The three of them were sprawled across Jinxes bed staring at the ceiling. Neon stuck out his tongue and looked down his nose at it to check the color, a nice yellowish orange. He sighed and stretched, sticking his tongue back in.

"Man, I want a fix!" Neon whispered. Jinx snorted

"I thought you said you weren't gonna touch that stuff any more?" He asked. Neon rolled over and sat up.

"I'm not, don't mean I don't want one," He answered back. Jinx rolled his head around to look at him.

"But you can't because they're still checking through your stuff,"

"Shut up. What, ya don't crave smokes anymore?"

"No I do, but those are easier to get," Jinx said. Neon snickered and looked at Odin

"Easy to get and he still gets caught with 'em," Neon said. Odin looked up at Neon's upside down profile and asked

"So what did you take?"

"Anything that would fry his brain." Jinx answered before Neon could speak. Neon started chewing on another piece of gum, blue this time. Odin figured he must be trying to get his tongue to be green, for some strange reason. He had discovered it was better not to inquire about motives with Neon.

"Just smoke?" he asked, turning his head in Jinx's direction. Jinx nodded and sat up

"Mostly," he said, keeping his answer vague. Jinx crossed his arms over his chest and tried to look Odin straight in the eye. Failing that he settled for staring at the bridge of his nose. "What about you, you ever take any thing?" Odin's eyes unfocused and he seemed to go a long ways away, into a past they couldn't see. He didn't speak for a long time. The only sounds were the snoring from across the room and Neon's loud chewing.

"No," he finally answered. Jinx raised his eyebrows

"Never?" he asked, somewhat incredulous.

"No," Odin repeated, his gaze sharpening on Jinx. "I never needed outside substances to feel numb."

"What about booze?" asked Neon "you ever gotten drunk?" Odin shook his head

"No." Jinx and Neon looked at each other.

"Whoa," said Neon. "Well you've at least been around the Dens right? Wine women and waste?" again Odin shook his head.

"No, I didn't stay in one place very long."

"Huh, hey Jinx?" Jinx didn't look up from his card shuffle.

"Yeah?"

" You still got that deal go'in?" Jinx took a coin out of nowhere and flipped it across his knuckles,

"Yeah." Jinx tossed the coin and palmed it. He chewed on his lip and looked at Odin. The general out look was one that said he didn't care much about his appearance, but even with the casual position he still looked sinister, with eyes that seemed like holes in the dark. He'd blend in no problem. "We'll let you know next time we go Den hiding, you can come if you want."
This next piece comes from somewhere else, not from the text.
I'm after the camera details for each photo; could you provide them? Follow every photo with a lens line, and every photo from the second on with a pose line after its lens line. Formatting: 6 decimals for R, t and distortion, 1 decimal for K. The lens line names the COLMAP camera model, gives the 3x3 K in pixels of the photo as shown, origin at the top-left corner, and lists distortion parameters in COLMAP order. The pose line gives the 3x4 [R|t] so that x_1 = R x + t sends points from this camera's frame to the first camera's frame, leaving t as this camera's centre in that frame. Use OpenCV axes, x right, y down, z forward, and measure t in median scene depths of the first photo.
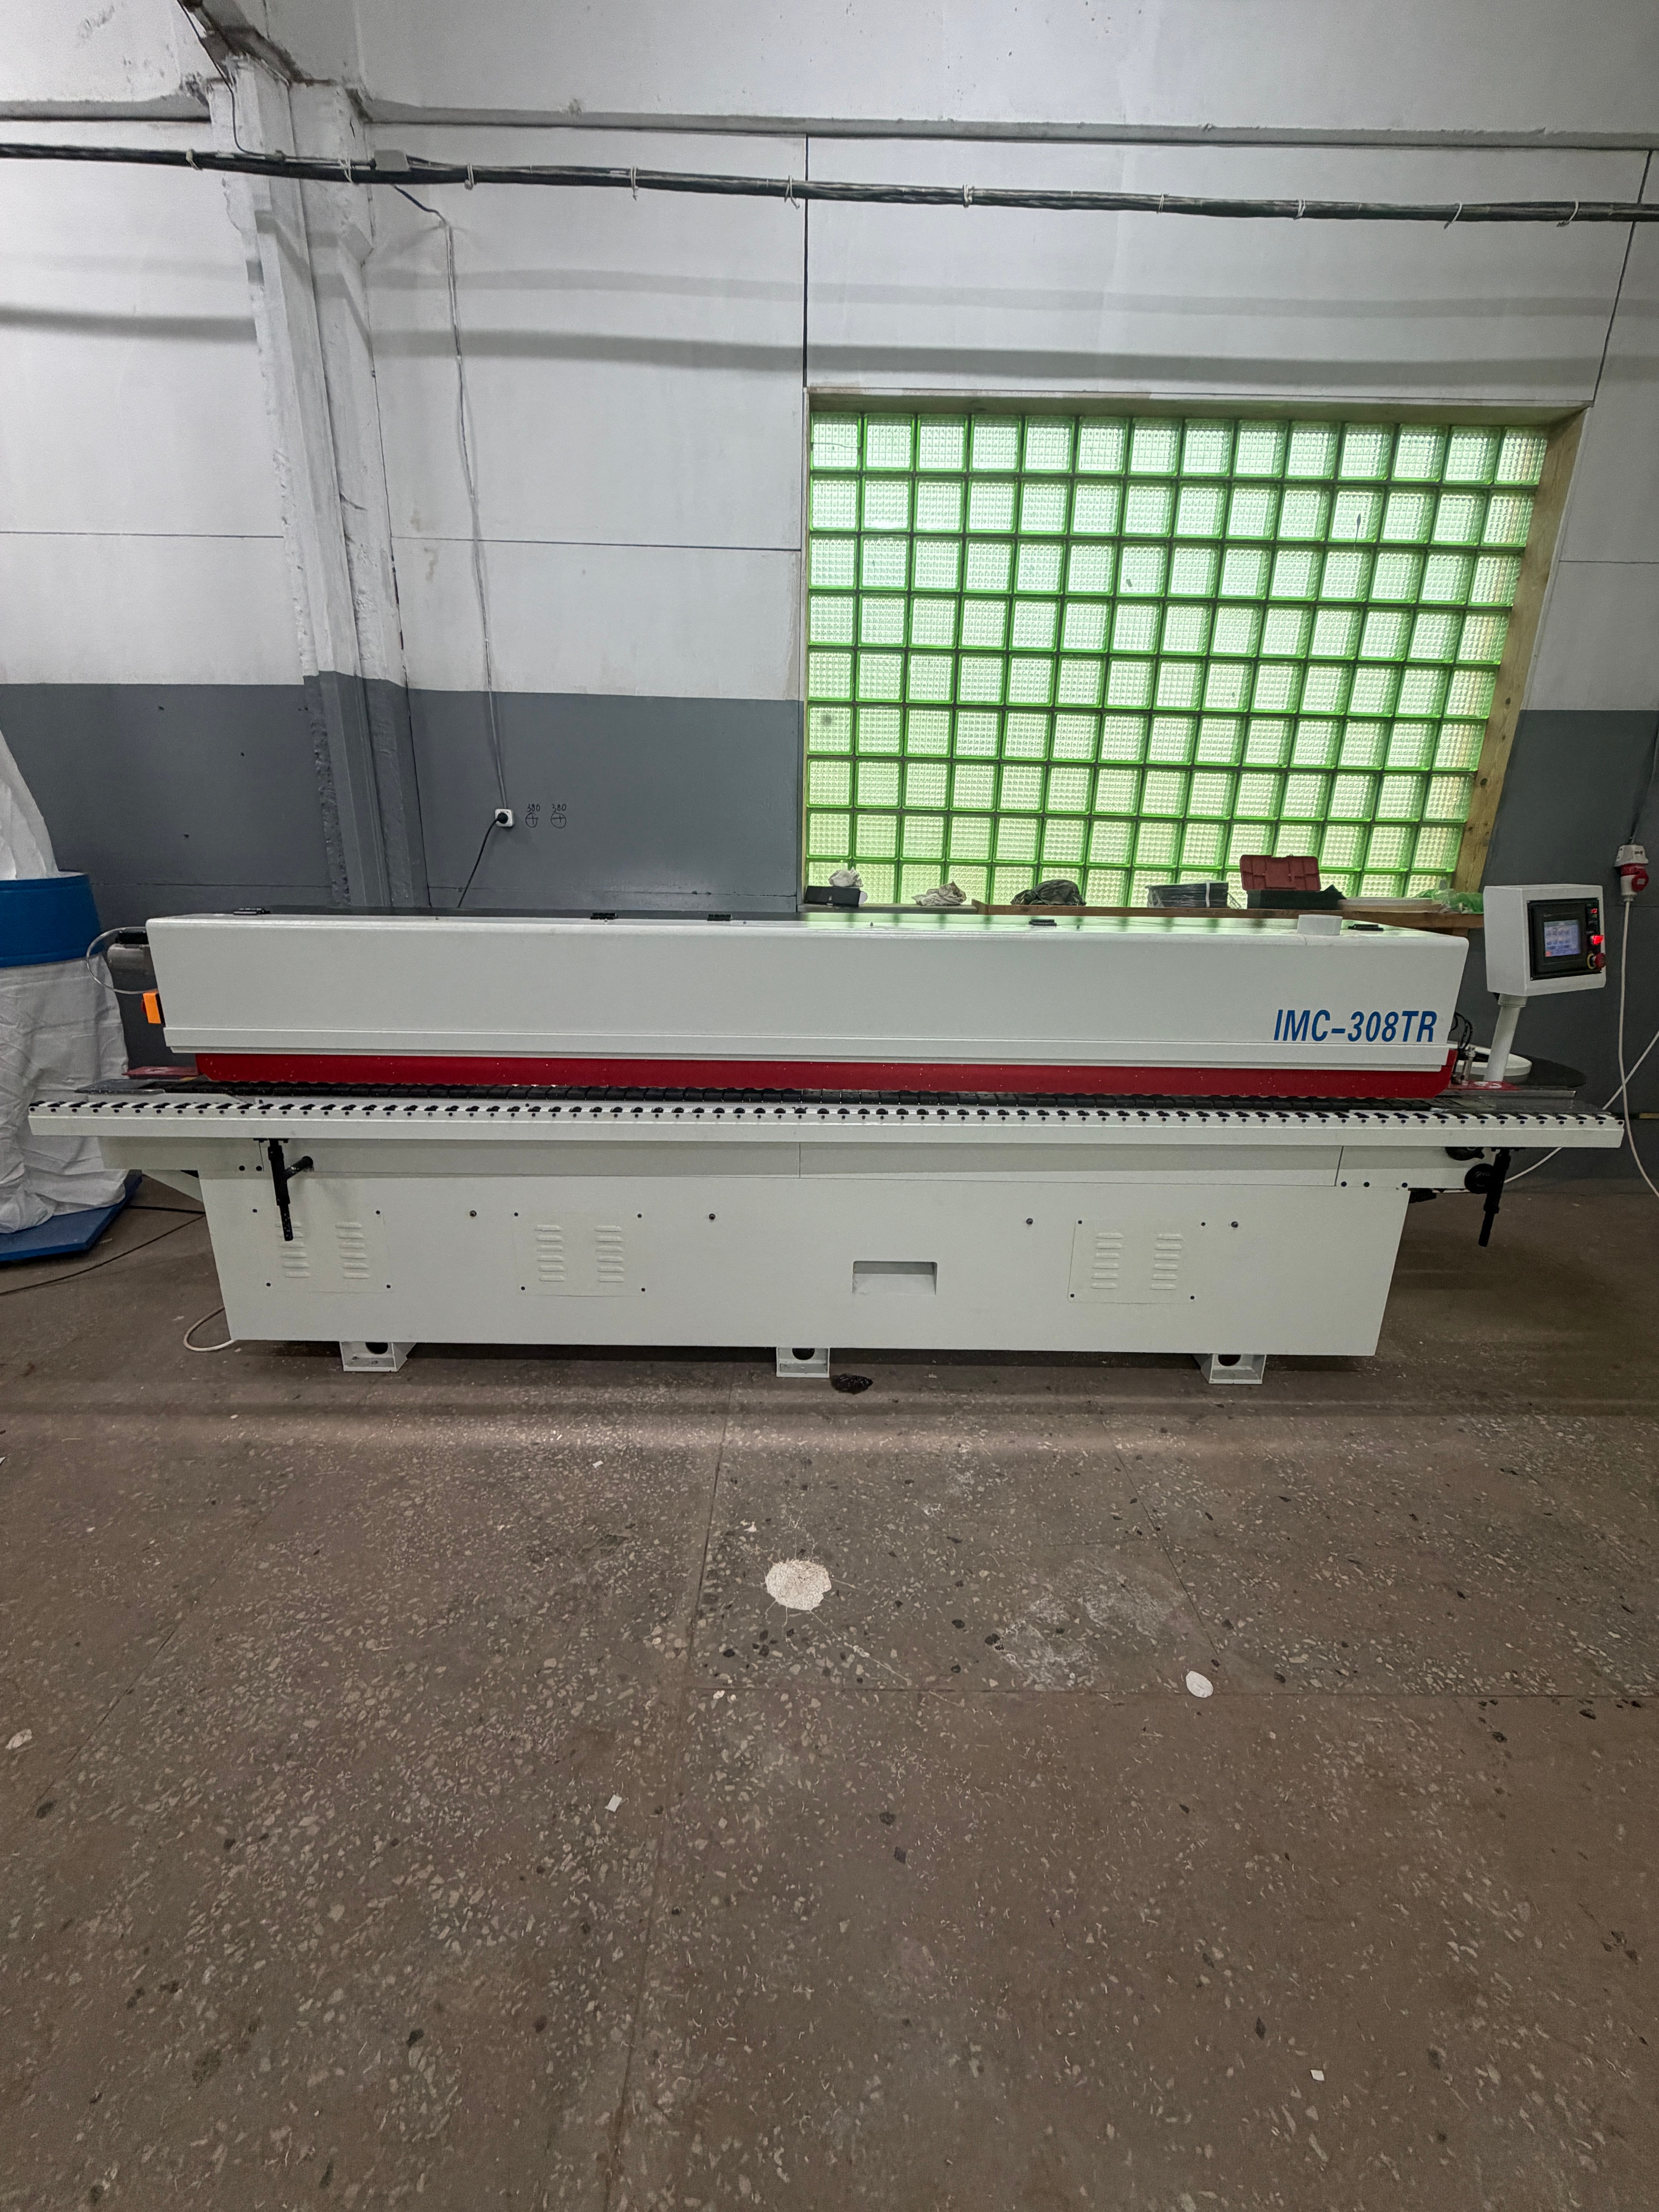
lens RADIAL K [[899.0, 0, 830.4], [0, 899.0, 1096.0], [0, 0, 1]] dist [-0.001696, 0.000007]
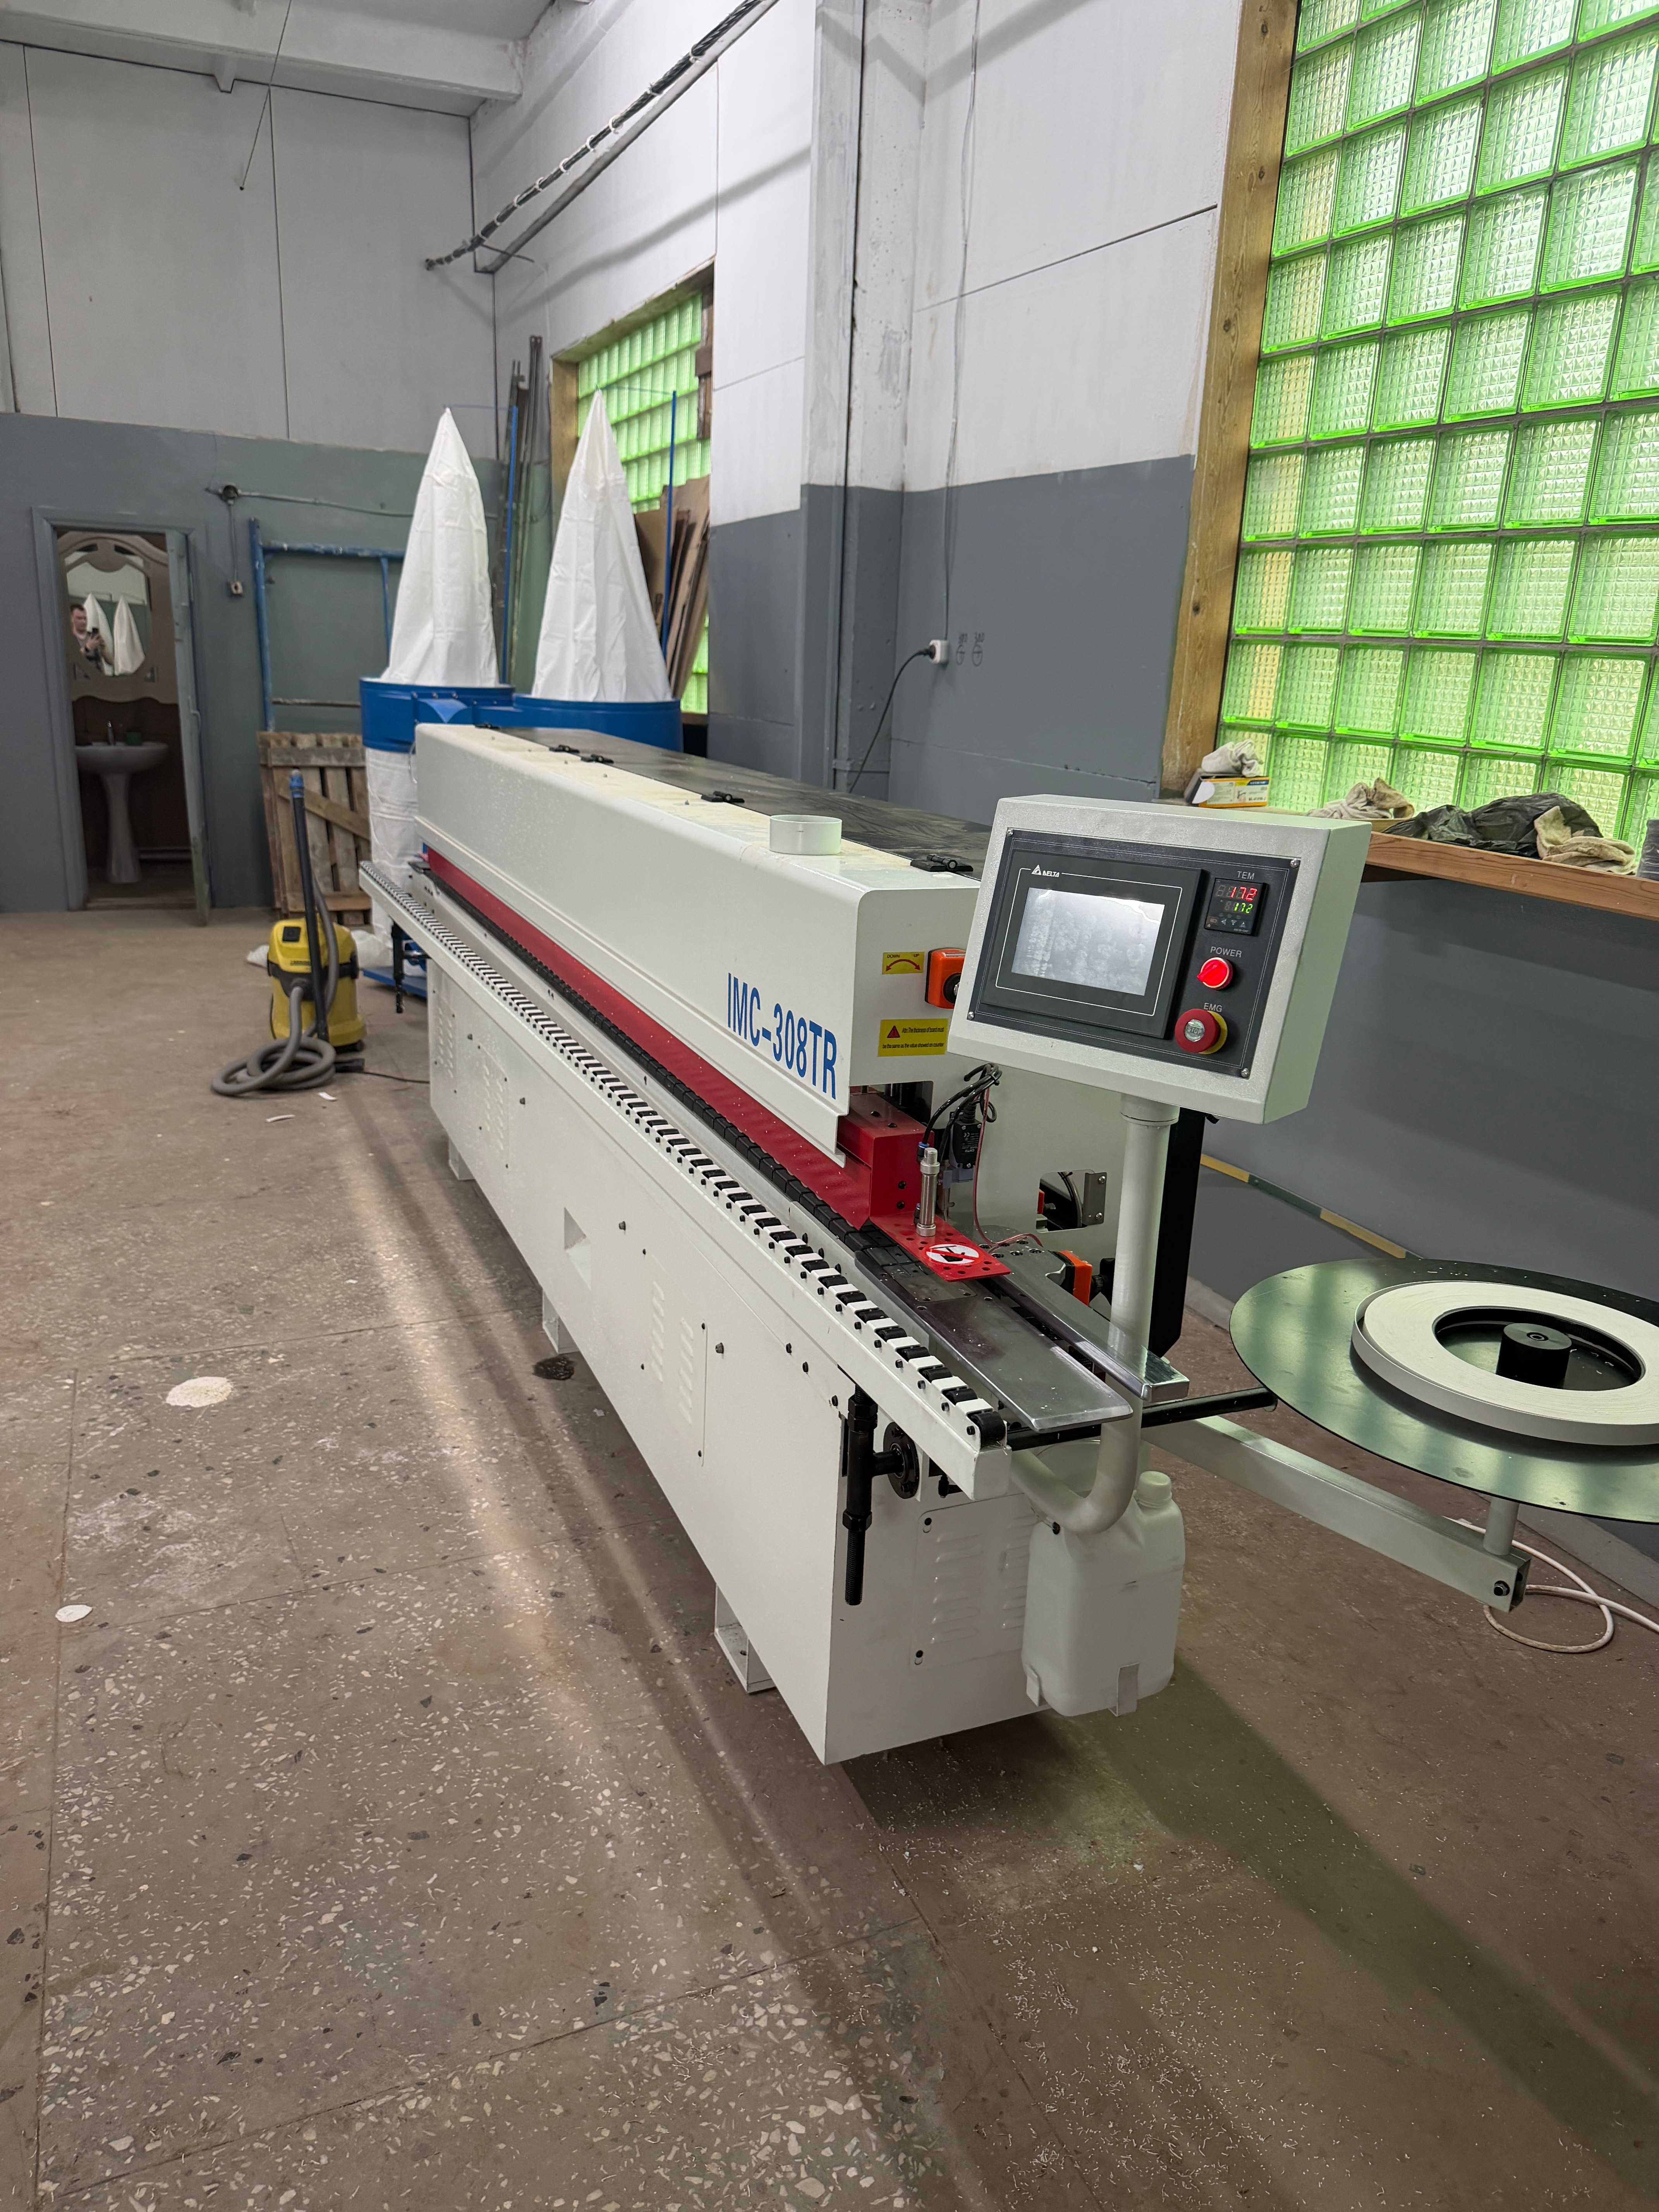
lens RADIAL K [[1578.1, 0, 829.5], [0, 1578.1, 1106.0], [0, 0, 1]] dist [0.004298, -0.000874]
pose [[0.389556, 0.253730, -0.885363, 1.288395], [-0.298520, 0.944192, 0.139241, -0.150462], [0.871282, 0.210057, 0.443559, 0.589310]]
"Ya gotta watch yourself com'in back in though," Neon added. "If anyone smells somethin' on your breath it'll be hell! Especially if Ethan finds out" Odin nodded absently. He'd been watching Jinx for the last few minutes palming cards and coins, from who knows where, up one sleeve, back to the other, through the pockets, ears, nose, mouth and from hand to hand. Despite his quick eyes he could barely follow the careful movements and Jinx never did the same trick twice. With a tiny flick of the wrist the whole pack of cards came shooting down his sleeve into his palm and he did a waterfall shuffle, the cards falling from one hand to the other with a little flapping rustle. Then the deck disappeared again and Jinx began flipping coins in its place.

"Where did you learn that?" he asked curiously. Jinx stopped and quickly pocketed the coins.

"Uh, just around."

"Jinx's been do'in that stuff forever," Neon added "but the day he finally pulls a naked woman out of a hat is the day I'll be impressed." Jinx let the cards fall from his hand into a line across the bedspread then flipped his line of cards backwards like domino's and stacked them.